Small businesses tend to manage their people in an informal way. Business owners are able to rely on the “personal touch” as they usually know every employee. However, as businesses expand and employee numbers grow, it becomes more difficult to manage human resources in this way.
When businesses reach this tipping point, they typically begin to think about investing in human resources (HR) expertise. Establishing an internal team to deliver on all aspects of HR can come with a hefty price tag – this is where external HR expertise can really make sense.
Making the decision on the best HR consultant for your business comes down to the right fit. Look for a HR consultant who has experience in the area you want to focus on. For example, is compliance a concern – do you worry if you have the right employment contracts in place for staff or the right policies? (Let’s face it, navigating the ever-changing landscape of employment legislation is no walk in the park). Or are you looking for expertise in leadership development, managing under-performing staff, employee engagement – you may be looking for support in all aspects of human resource management. In our experience, it’s a good idea to start with a comprehensive HR audit which looks at all aspects of HR health, including compliance, best practice and areas to improve efficiency in the business. Once you have this information, you can prioritise effort and investment in the areas that present the biggest risk to your business either from a compliance perspective, or a growth perspective.
Look also for an individual or a team who have actually worked as HR professionals, and have been on a management team advising business owners or leaders across all aspects of human resources management. Their longevity in the profession demonstrates that they have the skills, knowledge and experience to advise you successfully.
Here are some common HR management pitfalls that we see when we begin to work with our clients:
- Hasty hiring – from poor job descriptions that attract the wrong candidates to a hurried interview process that results in hiring “warm bodies”. Estimates on the cost of a bad hire vary, but it is commonly accepted to be in the range of 80% to 150% of annual salary when you factor in additional recruitment cost, time to recruit, training costs, missed or delayed business deliverables, impact on the rest of the team and impact on client delivery.
- Incorrectly classified employees – this is a very risky area for businesses and stiff penalties can be imposed for getting it wrong. In addition to penalties, companies can be up for back-dated employment entitlements such as superannuation and entitlements.
- Outdated (or non existent) employee documentation – To reduce employee claims, employers should have in place employment contracts that are compliant with the Fair Work Act, as well as work-related policies. Businesses of all sizes should have an employee handbook outlining expectations. Having a handbook isn’t enough however. Policies need to be kept up to date and employees re-oriented at least annually on any changes.
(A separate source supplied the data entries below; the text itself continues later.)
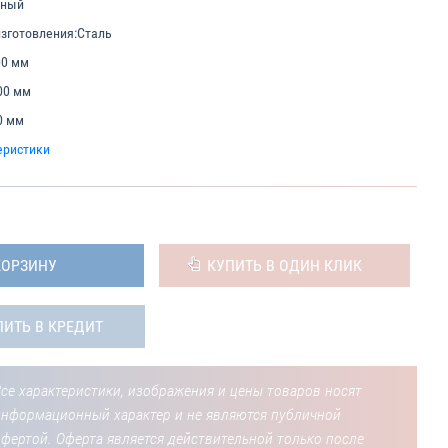
ьный
зготовления:
Сталь
00 мм
00 мм
0 мм
еристики
КОРЗИНУ
КУПИТЬ В ОДИН КЛИК
ПИТЬ В КРЕДИТ
се характеристики, изображения и цены товаров носят
информационный характер и не являются публичной
фертой. Оферта является действительной только после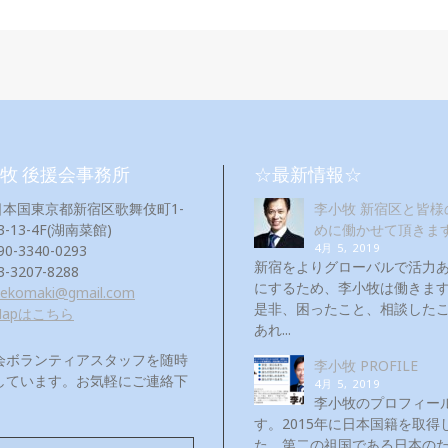
牧 後援会事務所
☆最新情報☆
日本国東京都新宿区歌舞伎町1-
李小牧 新宿区と皆様
3-13-4F(湖南菜館)
めに働かせて頂きま
4月 5, 2019
90-3340-0293
新宿をよりグローバルで活力
3-3207-8288
にするため、李小牧は働き
eekomaki@gmail.com
是非、困ったこと、相談した
Mapはこちら
あれ...
会ボランティアスタッフを随時
李小牧 PROFILE
しています。お気軽にご連絡下
4月 5, 2019
！
李小牧のプロフィー
す。2015年に日本国籍を取得
た。第二の祖国である日本の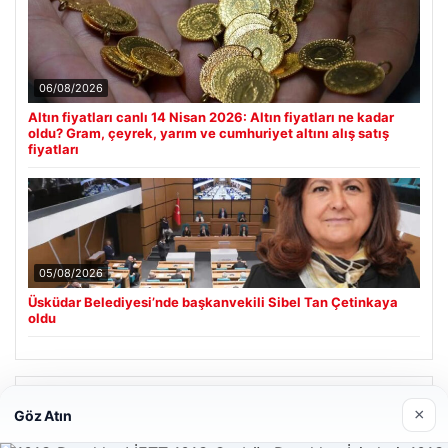
06/08/2026
Altın fiyatları canlı 14 Nisan 2026: Altın fiyatları ne kadar
oldu? Gram, çeyrek, yarım ve cumhuriyet altını alış satış
fiyatları
05/08/2026
Üsküdar Belediyesi’nde başkanvekili Sibel Tan Çetinkaya
oldu
Son Eklenen Firmalar
×
Göz Atın
Enes Kaplan Avukatlık Bürosu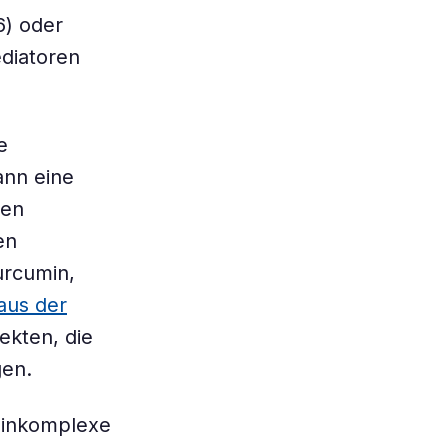
6) oder
diatoren
e
ann eine
hen
en
urcumin,
aus der
fekten, die
gen.
teinkomplexe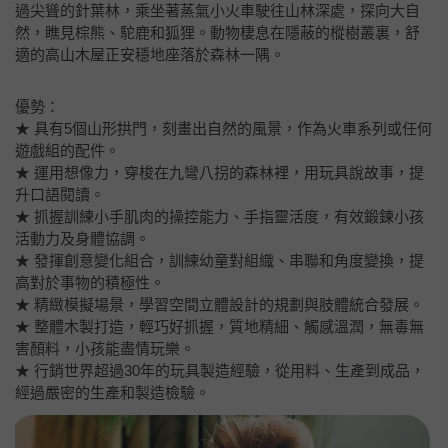
過尖聳的針葉林，乘坐著蒸氣小火車駛往山林深處，探向大自
然，瞧見棕熊、駝鹿和狐狸。動物棲息在隱蔽的樅樹叢裏，舒
適的高山木屋正安穩地座落於森林一隅。
優勢：
★ 具有5個山形拱門，刻畫出自然的風景，作為火車系列或任何
遊戲組的配件。
★ 運用想像力，穿梭在九彎八拐的森林裡，用玩具說故事，提
升口語閱讀。
★ 抓握訓練小手肌肉的操控能力、手指靈活度，有效鍛鍊小孩
活動力及身體協調。
★ 發揮創意變化組合，訓練幼童對組織、串聯和角度變換，提
高對於事物的積極性。
★ 精緻模擬場景，學習空間立體設計的規劃與肢體統合發展。
★ 整體木製打造，輕巧好抓握，質地精細、觸感溫潤，無毒無
害顏料，小孩能盡情玩樂。
★ 行銷世界超過30年的玩具製造經驗，從用料、生產到成品，
經過嚴密的生產和製造檢驗。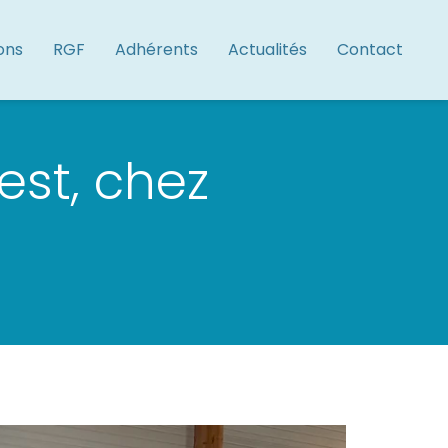
ons
RGF
Adhérents
Actualités
Contact
st, chez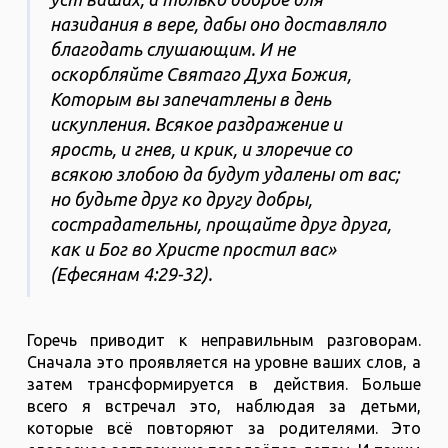
назидания в вере, дабы оно доставляло
благодать слушающим. И не
оскорбляйте Святаго Духа Божия,
Которым вы запечатлены в день
искупления. Всякое раздражение и
ярость, и гнев, и крик, и злоречие со
всякою злобою да будут удалены от вас;
но будьте друг ко другу добры,
сострадательны, прощайте друг друга,
как и Бог во Христе простил вас»
(Ефесянам‬ ‭4‬:‭29‬-‭32‬).
Горечь приводит к неправильным разговорам.
Сначала это проявляется на уровне ваших слов, а
затем трансформируется в действия. Больше
всего я встречал это, наблюдая за детьми,
которые всё повторяют за родителями. Это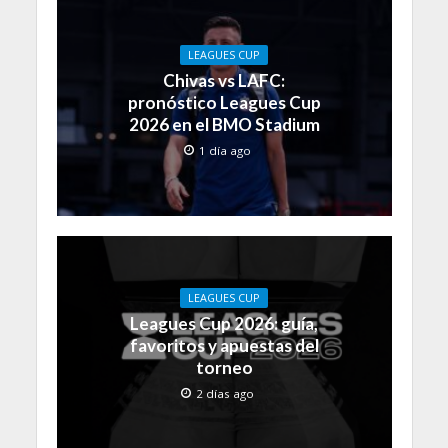
LEAGUES CUP
Chivas vs LAFC:
pronóstico Leagues Cup
2026 en el BMO Stadium
1 día ago
LEAGUES CUP
Leagues Cup 2026: guía,
favoritos y apuestas del
torneo
2 días ago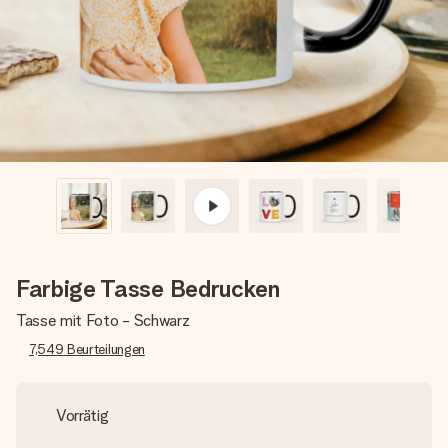
Montag - Freitag : 8:30 - 17:00 Uhr
Samstag - Sonntag : 8:30 - 13:00 Uhr
Farbige Tasse Bedrucken
Tasse mit Foto - Schwarz
7,549
Beurteilungen
Vorrätig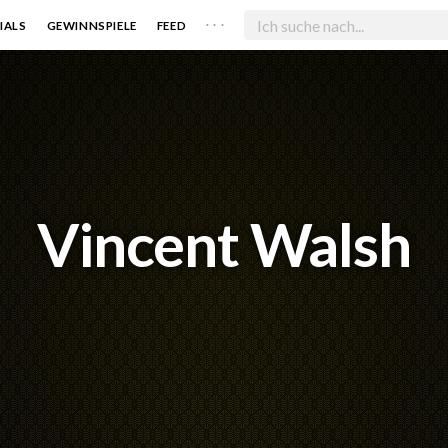
. . .
IALS
GEWINNSPIELE
FEED
Vincent Walsh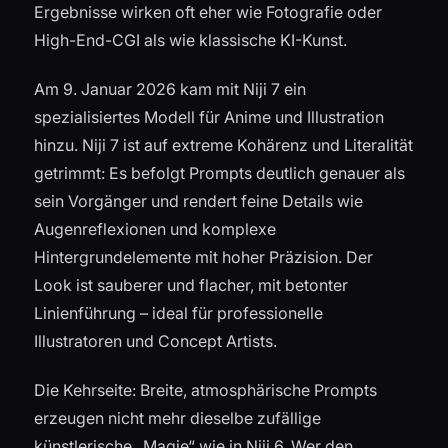
Ergebnisse wirken oft eher wie Fotografie oder
High-End-CGI als wie klassische KI-Kunst.
Am 9. Januar 2026 kam mit Niji 7 ein
spezialisiertes Modell für Anime und Illustration
hinzu. Niji 7 ist auf extreme Kohärenz und Literalität
getrimmt: Es befolgt Prompts deutlich genauer als
sein Vorgänger und rendert feine Details wie
Augenreflexionen und komplexe
Hintergrundelemente mit hoher Präzision. Der
Look ist sauberer und flacher, mit betonter
Linienführung – ideal für professionelle
Illustratoren und Concept Artists.
Die Kehrseite: Breite, atmosphärische Prompts
erzeugen nicht mehr dieselbe zufällige
künstlerische „Magie“ wie in Niji 6. Wer den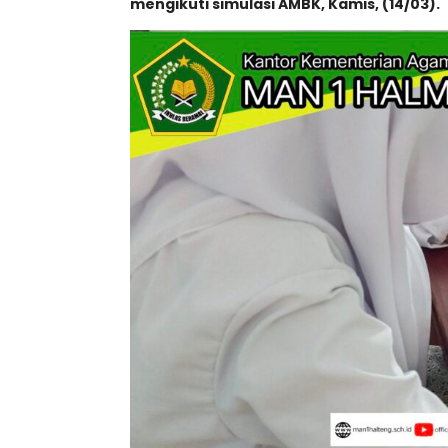
mengikuti simulasi AMBK, Kamis, (14/03).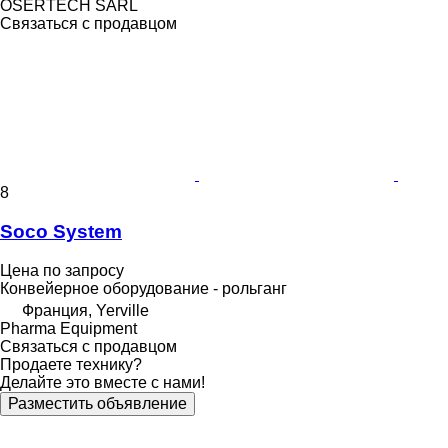
OSERTECH SARL
Связаться с продавцом
8
Soco System
Цена по запросу
Конвейерное оборудование - рольганг
Франция, Yerville
Pharma Equipment
Связаться с продавцом
Продаете технику?
Делайте это вместе с нами!
Разместить объявление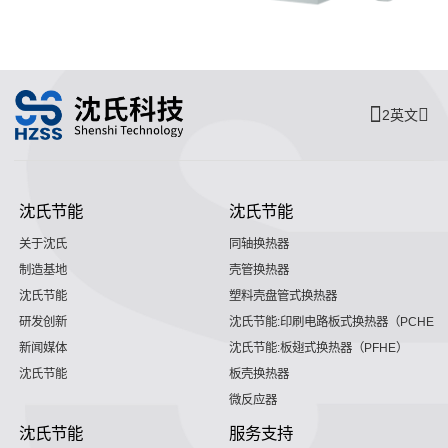
2英文
沈氏节能
沈氏节能
关于沈氏
同轴换热器
制造基地
壳管换热器
沈氏节能
塑料壳盘管式换热器
研发创新
沈氏节能:印刷电路板式换热器（PCHE）
新闻媒体
沈氏节能:板翅式换热器（PFHE）
沈氏节能
板壳换热器
微反应器
沈氏节能
服务支持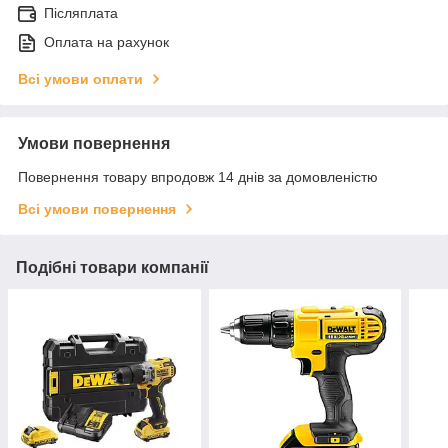
Післяплата
Оплата на рахунок
Всі умови оплати
Умови повернення
Повернення товару впродовж 14 днів за домовленістю
Всі умови повернення
Подібні товари компанії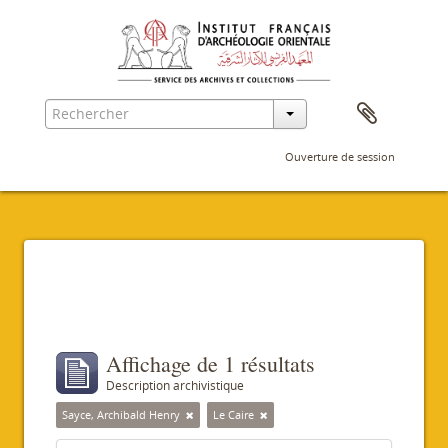
Ouverture de session
Filtres
Affichage de 1 résultats
Description archivistique
Sayce, Archibald Henry
Le Caire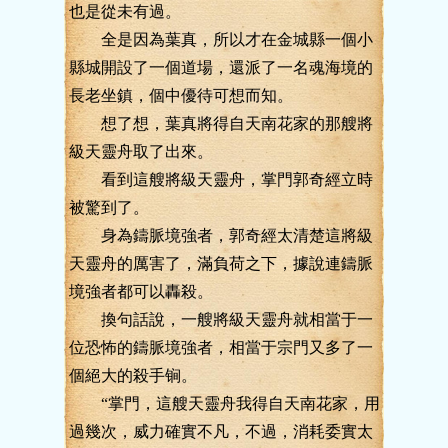
也是從未有過。
全是因為葉真，所以才在金城縣一個小
縣城開設了一個道場，還派了一名魂海境的
長老坐鎮，個中優待可想而知。
想了想，葉真將得自天南花家的那艘將
級天靈舟取了出來。
看到這艘將級天靈舟，掌門郭奇經立時
被驚到了。
身為鑄脈境強者，郭奇經太清楚這將級
天靈舟的厲害了，滿負荷之下，據說連鑄脈
境強者都可以轟殺。
換句話說，一艘將級天靈舟就相當于一
位恐怖的鑄脈境強者，相當于宗門又多了一
個絕大的殺手锏。
“掌門，這艘天靈舟我得自天南花家，用
過幾次，威力確實不凡，不過，消耗委實太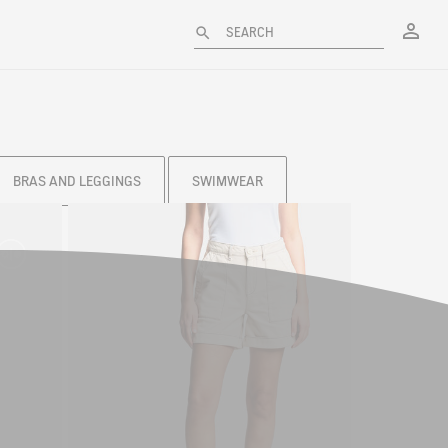
My
SEARCH
BRAS AND LEGGINGS
SWIMWEAR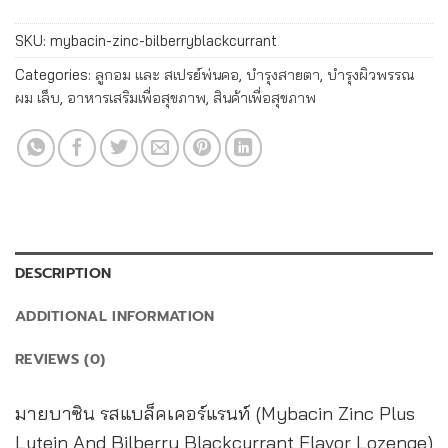
SKU:
mybacin-zinc-bilberryblackcurrant
Categories:
ลูกอม และ สเปรย์พ่นคอ
,
บำรุงสายตา
,
บำรุงผิวพรรณ
ผม เล็บ
,
อาหารเสริมเพื่อสุขภาพ
,
สินค้าเพื่อสุขภาพ
DESCRIPTION
ADDITIONAL INFORMATION
REVIEWS (0)
มายบาซิน รสแบล็คเคอร์แรนท์ (Mybacin Zinc Plus
Lutein And Bilberry Blackcurrant Flavor Lozenge)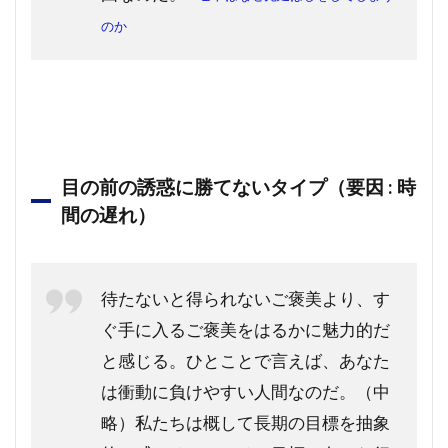
のか
目の前の誘惑に勝てないタイプ（要因 : 時
間の遅れ）
待たないと得られないご褒美より、す
ぐ手に入るご褒美をはるかに魅力的だ
と感じる。ひとことで言えば、あなた
は衝動に負けやすい人間なのだ。（中
略）私たちは概して長期の目標を抽象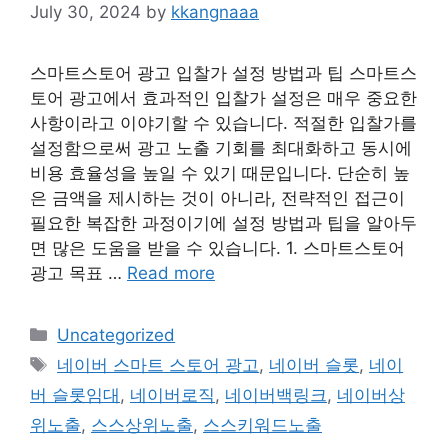
July 30, 2024
by
kkangnaaa
스마트스토어 광고 입찰가 설정 방법과 팁 스마트스
토어 광고에서 효과적인 입찰가 설정은 매우 중요한
사항이라고 이야기할 수 있습니다. 적절한 입찰가를
설정함으로써 광고 노출 기회를 최대화하고 동시에
비용 효율성을 높일 수 있기 때문입니다. 단순히 높
은 금액을 제시하는 것이 아니라, 전략적인 접근이
필요한 복잡한 과정이기에 설정 방법과 팁을 알아두
면 많은 도움을 받을 수 있습니다. 1. 스마트스토어
광고 목표 …
Read more
Categories
Uncategorized
Tags
네이버 스마트 스토어 광고
,
네이버 슬롯
,
네이
버 슬롯임대
,
네이버로직
,
네이버백링크
,
네이버상
위노출
,
스스상위노출
,
스스키워드노출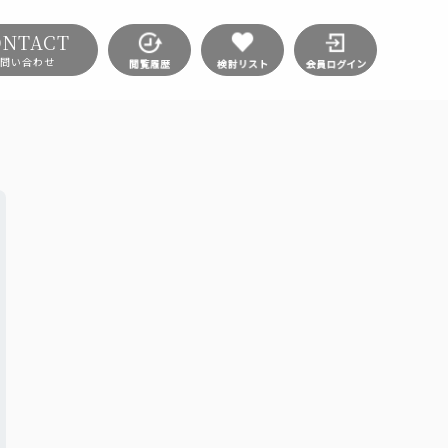
ONTACT
問い合わせ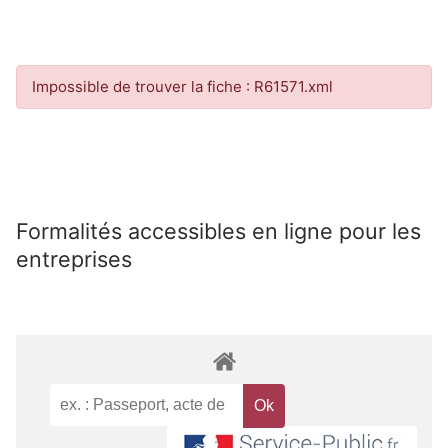
Impossible de trouver la fiche : R61571.xml
Formalités accessibles en ligne pour les
entreprises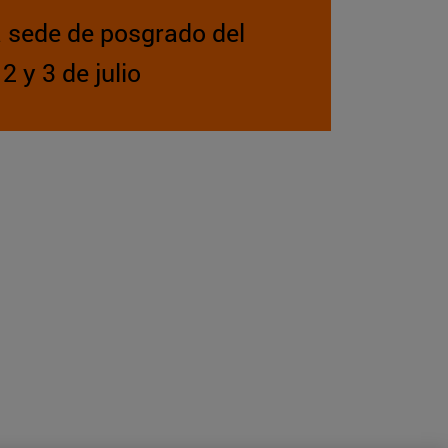
a sede de posgrado del
 y 3 de julio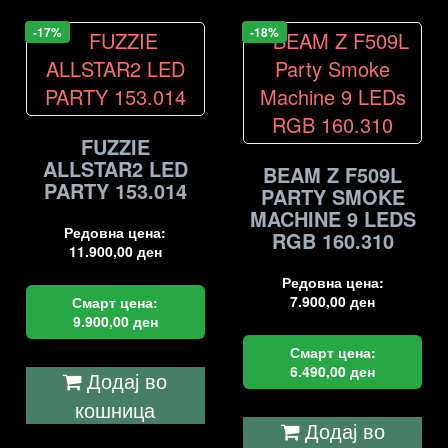
-17%
-18%
FUZZIE
ALLSTAR2 LED
BEAM Z F509L
PARTY 153.014
PARTY SMOKE
MACHINE 9 LEDS
Редовна цена:
RGB 160.310
11.900,00
ден
Редовна цена:
7.900,00
ден
Смарт цена:
9.900,00
ден
Смарт цена:
6.490,00
ден
Додај во
кошница
Додај во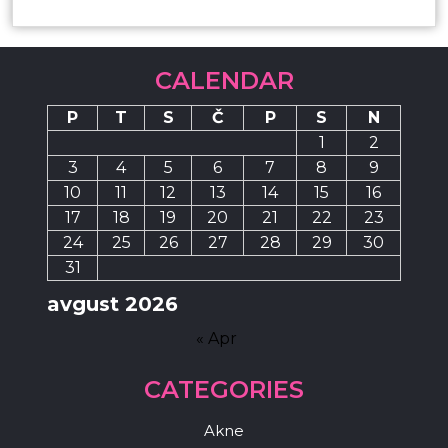
CALENDAR
P
T
S
Č
P
S
N
1
2
3
4
5
6
7
8
9
10
11
12
13
14
15
16
17
18
19
20
21
22
23
24
25
26
27
28
29
30
31
avgust 2026
« Apr
CATEGORIES
Akne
- Training takes a backseat – New hires need the tools to hit the ground running, current employees need development to support the business today and into the future, and leadership skills become more important as managing employees is delegated beyond the business owner. Strong leadership leads to strong businesses – hands down. Productivity, communication and relationships hinge on good leadership skills, and research shows that you can gauge overall business performance pretty well based on employees’ view of management.
- The HR agent is not data driven. Often business owners or leaders think they know how staff are feeling about the business or what’s important to their teams. However, without asking staff, you may risk investing in the wrong areas. There are always hidden surprises (including positive ones) that come out of a staff feedback process.
- Performance issues aren’t dealt with adequately – Messy firing can lead to unwanted legal claims. While no termination is a positive one, it can be easier when properly prepared for. If feedback doesn’t solve the problem, then terminating employment may be unavoidable – going about that the right way is critical to avoiding unfair dismissal or adverse action claims.
Owners of medium-sized businesses have survived the life and death struggles of a small company and can begin to see the promise of realising the dream that led them to start their business in the first place. However, celebration can be cut short by unexpected human resource problems that either post a financial risk to the business or can impede continued growth. The right HR consultant can both mitigate compliance risk and maximise sustainability and improvement in a flexible and cost effective way.